プランはソフィアから死角になるように振り向いて、クロイスにウインクして見せた。だが、当の本人は首を傾げるだけで、理解できなかった。
「嫉妬くらいしなよ……」
「何にだ?」
「もういいや……」
うんざりした表情でプランは力なく首を振った。
「何か聞こえる」
「もう、また? いい加減に――」
「俺にも聞こえるぞ」
ヒエラルドが耳に手をあてながら言った。
一同は耳を澄ませた。通路の奥から金属が擦れ合うような音が反響する。
弓を射っていたのは馬人だった。亡骸を避けながら奥へ進むと、巨大な空間に出た。向こう側に階段が見え、その先が出口だ。
だが、それを喜ぶ暇などなかった。間に立ち塞がる絶望に、全員が息をのむ。
一糸乱れぬ統率の取れた鎧を纏う軍勢。剣を、槍を、弓を武装した人型魔物の群れが、彼らの行く手を阻んでいた。馬やワニ、虎や象など様々な種類の魔物がいた。
その数、ざっと二〇〇を超える。明らかに今までとは規模の異なる敵だ。道中で戦ったのは斥候や分隊で、こちらが本隊なのだろう。
軍勢の中心に掲げられた槍。その先に突き刺さるいくつもの人間の生首は、クロイスたちの末路を暗示しているようだった。
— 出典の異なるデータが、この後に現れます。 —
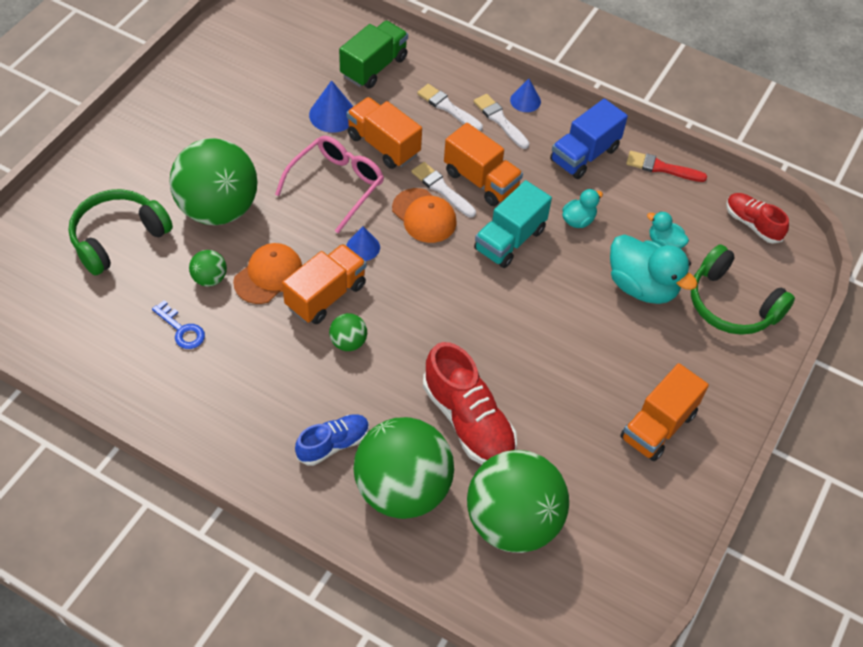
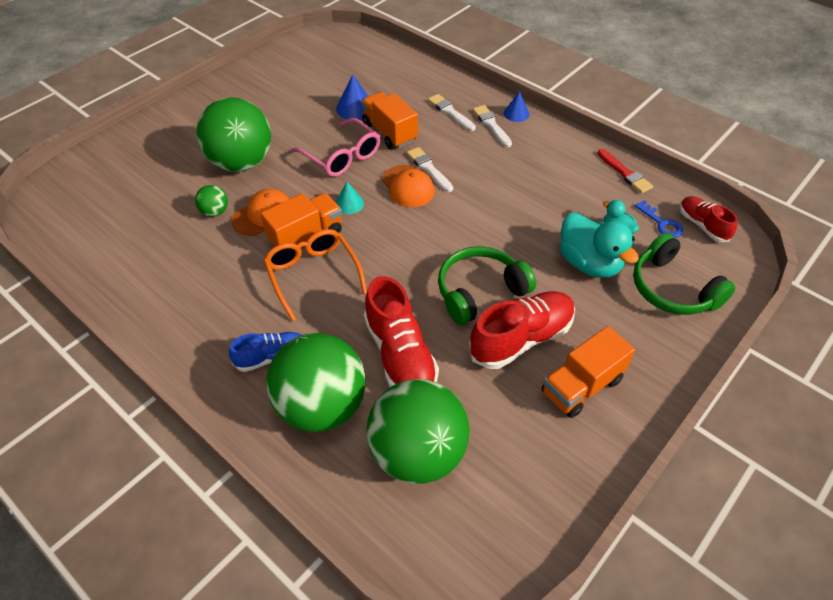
camera: 15 degrees right, 5 degrees down
(118, 237) = (154, 174): green headphones -> green headphones (480, 292)
(181, 329) = (177, 247): blue key -> blue key (661, 223)
(336, 185) = (342, 156): pink glasses -> pink glasses turned 90 degrees clockwise
(348, 342) = (313, 275): green ball -> orange glasses
(363, 247) = (349, 203): blue cone -> turquoise cone
(374, 67) = (398, 80): green truck -> none
(481, 180) = (464, 166): orange truck -> none
(510, 240) = (477, 213): turquoise truck -> none
(578, 220) = (541, 204): turquoise duck -> none
(584, 155) = (558, 157): blue truck -> none
(588, 384) = (521, 339): none -> red shoe
(661, 168) = (625, 173): red brush -> red brush turned 150 degrees counterclockwise

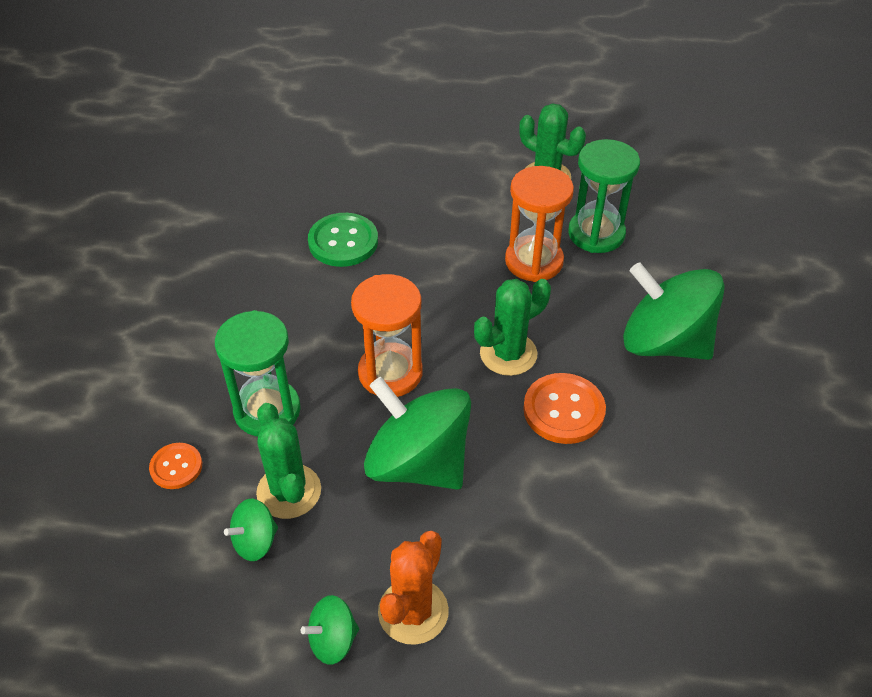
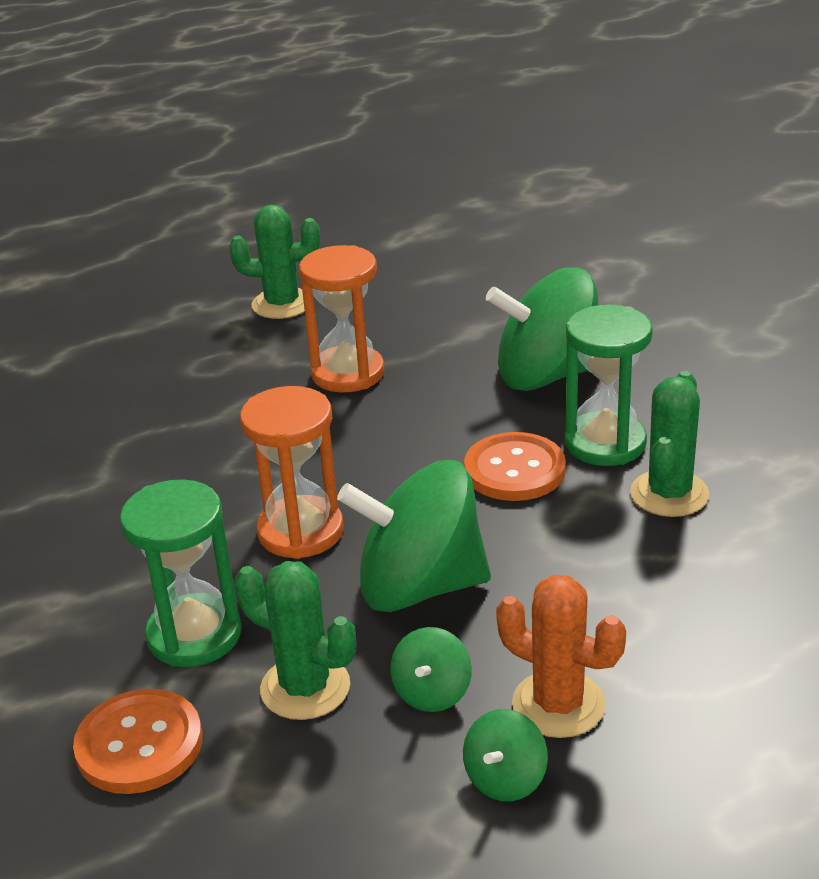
camera: 35 degrees left, 15 degrees down
(176, 467) = (139, 744): orange button -> orange button, size x1.65
(255, 541) = (318, 752): green spinning top -> green spinning top (432, 693)
(343, 242) = (113, 451): green button -> none
(413, 611) = (558, 704): orange cactus -> orange cactus turned 45 degrees counterclockwise
(508, 354) = (408, 455): green cactus -> green cactus (669, 494)
(596, 234) = (385, 325): green hourglass -> green hourglass (605, 443)

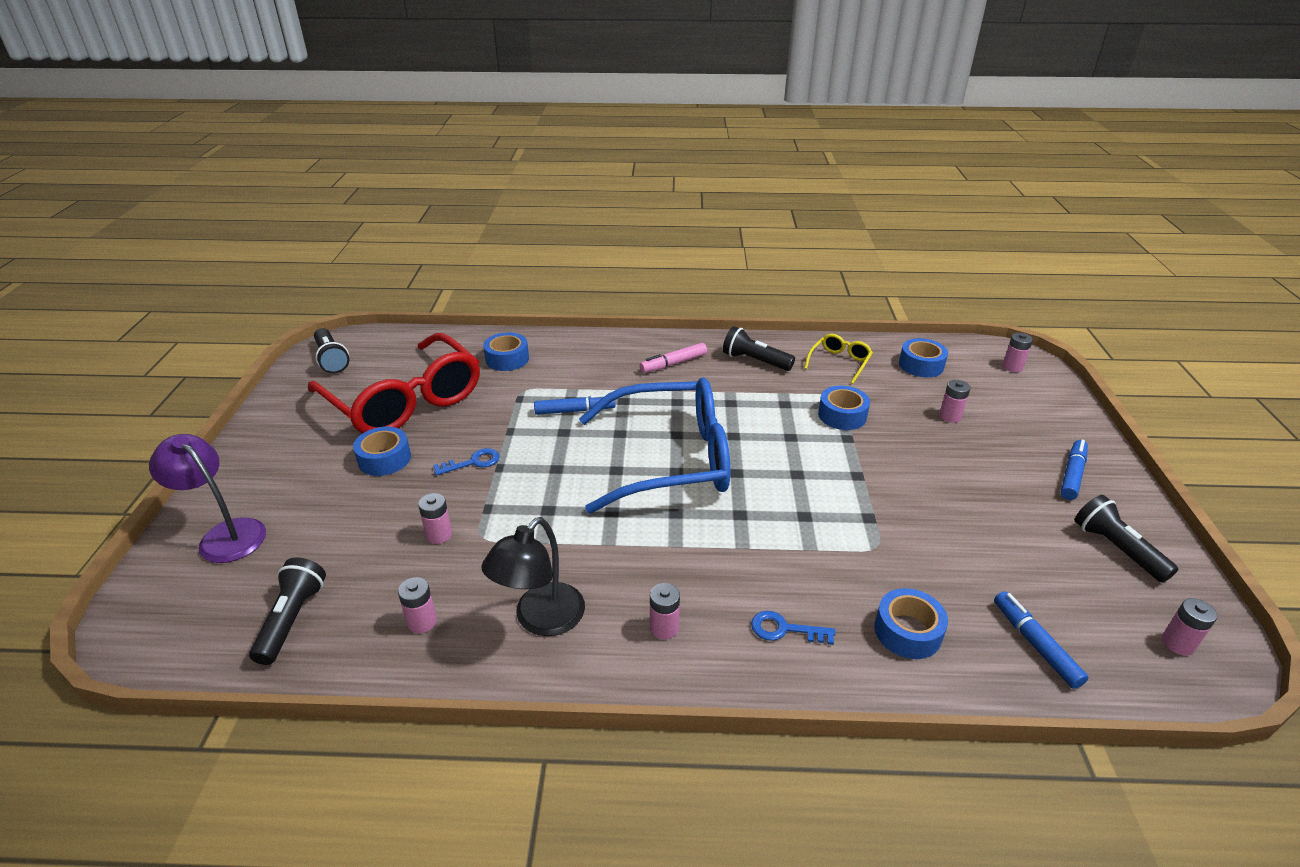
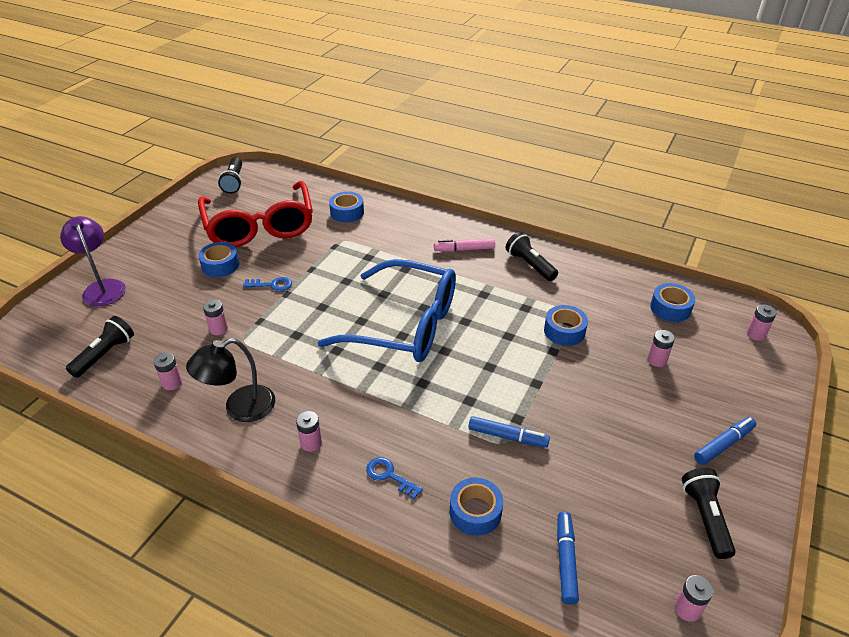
camera: 25 degrees right, 5 degrees up
(575, 411) = (365, 267): blue marker -> blue marker (507, 437)
(839, 362) = (599, 286): yellow glasses -> none

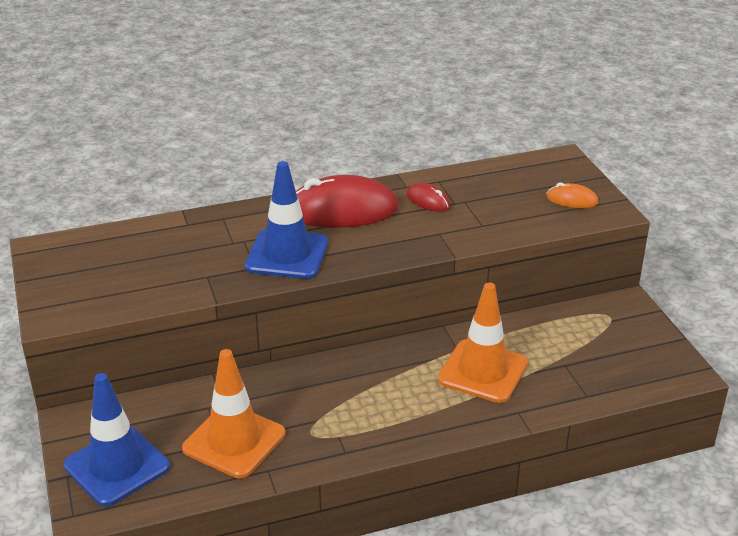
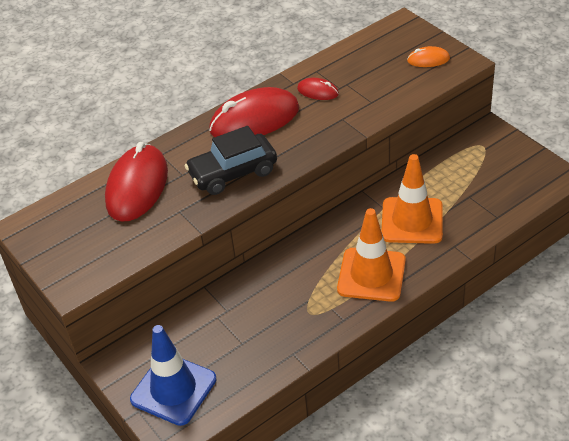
camera: 15 degrees left, 10 degrees up
(179, 242) = (137, 187): none -> red mouse
(234, 441) = (254, 338): orange traffic cone -> orange traffic cone (371, 275)
(287, 255) = (233, 173): blue traffic cone -> black car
人型魔物は剣で盾を鳴らし、槍の石突きで地面を叩き、人間には理解できない声を上げて、まるで人間のように戦いの前の詠唱を行う。それは自らを鼓舞する儀式に他ならない。
迫力に圧倒されたクロイスたちは、敗北の二文字を連想してしまう。
個々の力であればこちらに軍配が上がるだろう。しかし、この限られた空間では話が別だ。一斉に攻められれば数で押し切られる。敵もそれが分かっているのだろう。単独行動を取ろうとする個体はいない。
大群の最奥に位置する場所に、他の個体とは明らかに異なる豪奢な鎧を身に纏う兎人がいた。あれが親玉だろう。